Century's Ebb

A blog on the life and work of John Dos Passos (1896-1970)

Monthly Archives: November 2012

Dos Passos on Fitzgerald and the Press (1941)

Two issues of The New Republic in 1941 included tributes and essays on F. Scott Fitzgerald, who had died of a heart attack at the age of 44 on December 21, 1940.  The issue dated December 17, 1941 included one essay by Dos Passos entitled “Fitzgerald and the Press”.  This material was later used in Dos Passos’ slightly longer essay “A Note on Fitzgerald” in the Edmund Wilson compilation The Crack-Up (1945). Here, Dos Passos is possibly one of the earliest writers to identify what, at least in part, gives The Great Gatsby its enduring qualities:

It seems hardly necessary to point out that a well written book is a well written book whether it’s written under Louis XIII or Joe Stalin or on the wall of a tomb of an Egyptian Pharaoh. It’s the quality of detaching itself from its period while embodying its period that marks a piece of work as good. I would have no quarrel with any critic who examined Scott Fitzgerald’s work and declared that in his opinion it did not detach itself from its period. My answer would be that my opinion was different. The strange thing about the articles that came out about Fitzgerald’s death was that the writers seemed to feel that they didn’t need to read his books; all they needed for a license to shovel them into the ashcan was to label them as having been written in such and such a period now past. This leads us to the inescapable conclusion that these gentlemen had no other standards than the styles of window-dressing on Fifth Avenue. It means that when they wrote about literature all they were thinking of was the present rating of a book on the exchange, a matter which has almost nothing to do with its eventual value. For a man who was making his living as a critic to write about Scott Fitzgerald without mentioning The Great Gatsby just meant that he didn’t know his business. To write about the life of a man as important to American letters as the author of The Great Gatsby in terms of last summer’s styles in ladies’ hats, showed an incomprehension of what it was all about, that, to anyone who cared for the art of writing, was absolutely appalling. Fortunately there was enough of his last novel already written to still these silly yappings. The celebrity was dead. The novelist remained.

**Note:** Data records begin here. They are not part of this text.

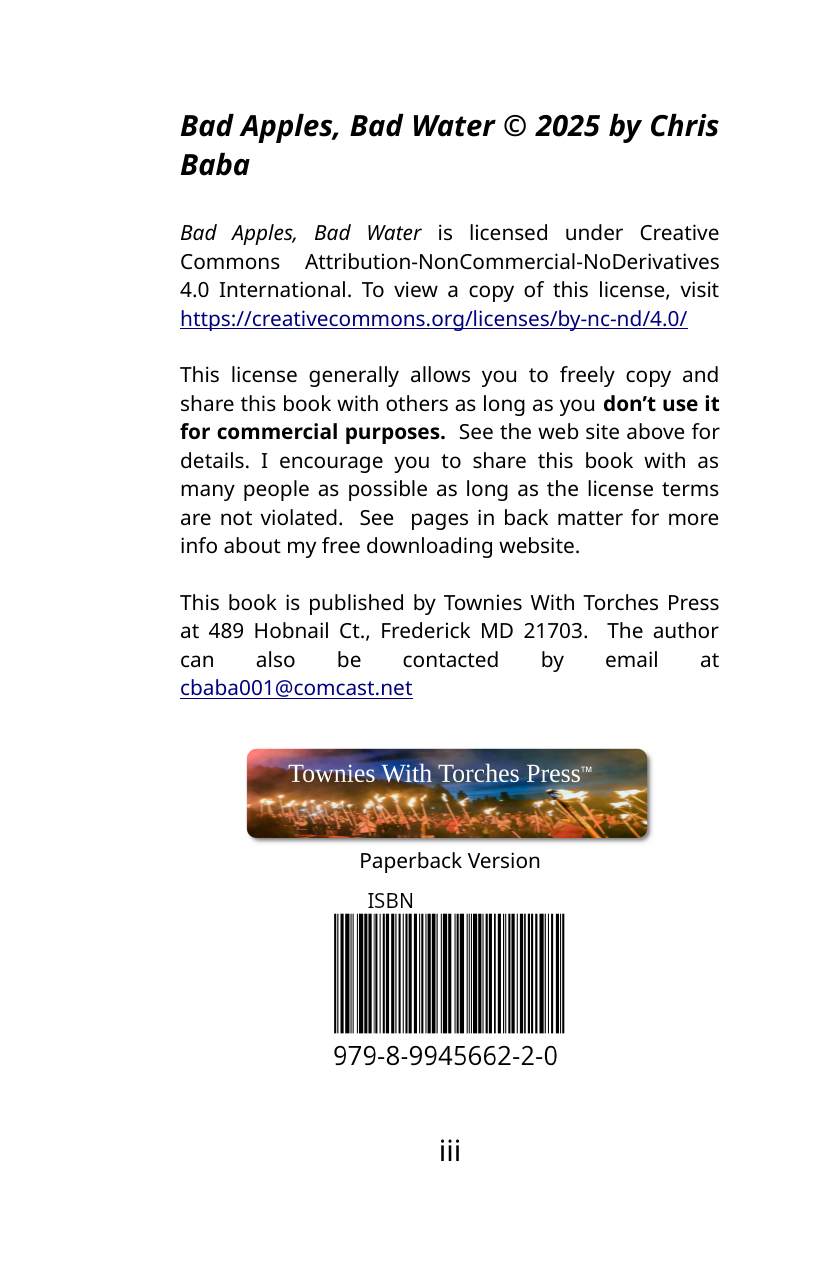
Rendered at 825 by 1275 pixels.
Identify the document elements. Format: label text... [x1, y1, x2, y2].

picture [244, 746, 656, 847]
picture [315, 875, 585, 1080]
text Bad Apples, Bad Water © 2025 by Chris Baba [180, 105, 720, 184]
text This license generally allows you to freely copy and share this book with others as long as you don’t use it for commercial purposes. See the web site above for details. I encourage you to share this book with as many people as possible as long as the license terms are not violated. See pages in back matter for more info about my free downloading website. [180, 361, 720, 560]
text Bad Apples, Bad Water is licensed under Creative Commons Attribution-NonCommercial-NoDerivatives 4.0 International. To view a copy of this license, visit https://creativecommons.org/licenses/by-nc-nd/4.0/ [180, 218, 720, 332]
text Paperback Version [180, 736, 720, 875]
text This book is published by Townies With Torches Press at 489 Hobnail Ct., Frederick MD 21703. The author can also be contacted by email at cbaba001@comcast.net [180, 588, 720, 702]
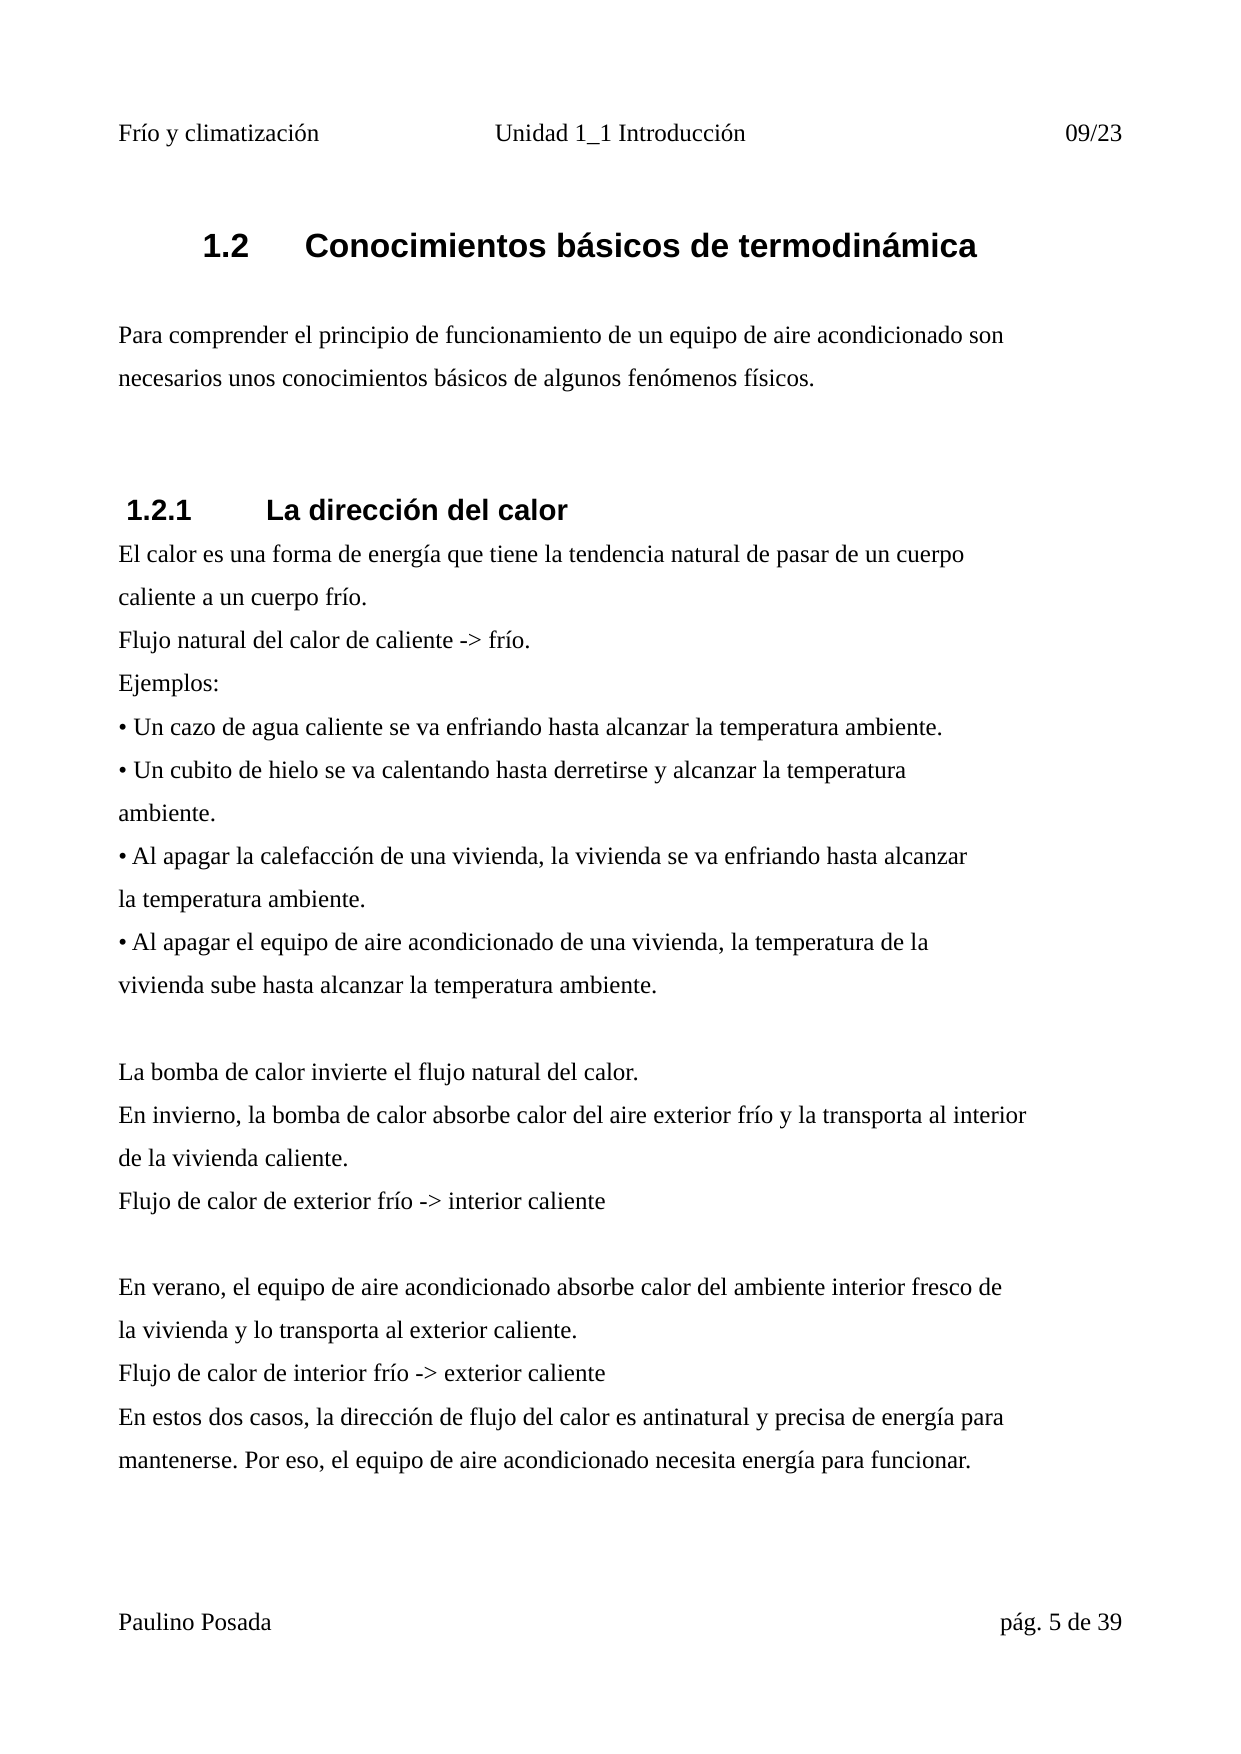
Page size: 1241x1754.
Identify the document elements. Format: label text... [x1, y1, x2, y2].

text Flujo natural del calor de caliente -> frío. [118, 625, 1122, 654]
text la temperatura ambiente. [118, 884, 1122, 913]
text de la vivienda caliente. [118, 1143, 1122, 1172]
text Flujo de calor de interior frío -> exterior caliente [118, 1358, 1122, 1387]
subtitle La dirección del calor [118, 493, 1122, 527]
text mantenerse. Por eso, el equipo de aire acondicionado necesita energía para funcionar. [118, 1445, 1122, 1473]
text caliente a un cuerpo frío. [118, 582, 1122, 611]
text vivienda sube hasta alcanzar la temperatura ambiente. [118, 970, 1122, 999]
text • Un cubito de hielo se va calentando hasta derretirse y alcanzar la temperatura [118, 755, 1122, 783]
text Flujo de calor de exterior frío -> interior caliente [118, 1186, 1122, 1215]
text la vivienda y lo transporta al exterior caliente. [118, 1315, 1122, 1344]
text • Un cazo de agua caliente se va enfriando hasta alcanzar la temperatura ambiente. [118, 712, 1122, 740]
text necesarios unos conocimientos básicos de algunos fenómenos físicos. [118, 363, 1122, 392]
text Para comprender el principio de funcionamiento de un equipo de aire acondicionado son [118, 320, 1122, 349]
text ambiente. [118, 798, 1122, 827]
text • Al apagar el equipo de aire acondicionado de una vivienda, la temperatura de la [118, 927, 1122, 956]
text En verano, el equipo de aire acondicionado absorbe calor del ambiente interior fresco de [118, 1272, 1122, 1301]
text El calor es una forma de energía que tiene la tendencia natural de pasar de un cuerpo [118, 539, 1122, 568]
text En invierno, la bomba de calor absorbe calor del aire exterior frío y la transporta al interior [118, 1100, 1122, 1128]
text En estos dos casos, la dirección de flujo del calor es antinatural y precisa de energía para [118, 1402, 1122, 1430]
text Ejemplos: [118, 668, 1122, 697]
text • Al apagar la calefacción de una vivienda, la vivienda se va enfriando hasta alcanzar [118, 841, 1122, 870]
text La bomba de calor invierte el flujo natural del calor. [118, 1057, 1122, 1085]
subtitle Conocimientos básicos de termodinámica [193, 226, 1122, 264]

It is tragic that Scott Fitzgerald did not live to finish The Last Tycoon. Even as it stands I have an idea that it will turn out to be one of those literary fragments that from time to time appear in the stream of a culture and profoundly influence the course of future events. His unique achievement, in these beginnings of a great novel, is that here for the first time he has managed to establish that unshakable moral attitude towards the world we live in and towards its temporary standards that is the basic essential of any powerful work of the imagination. A firmly anchored ethical standard is something that American writing has been struggling towards for half a century.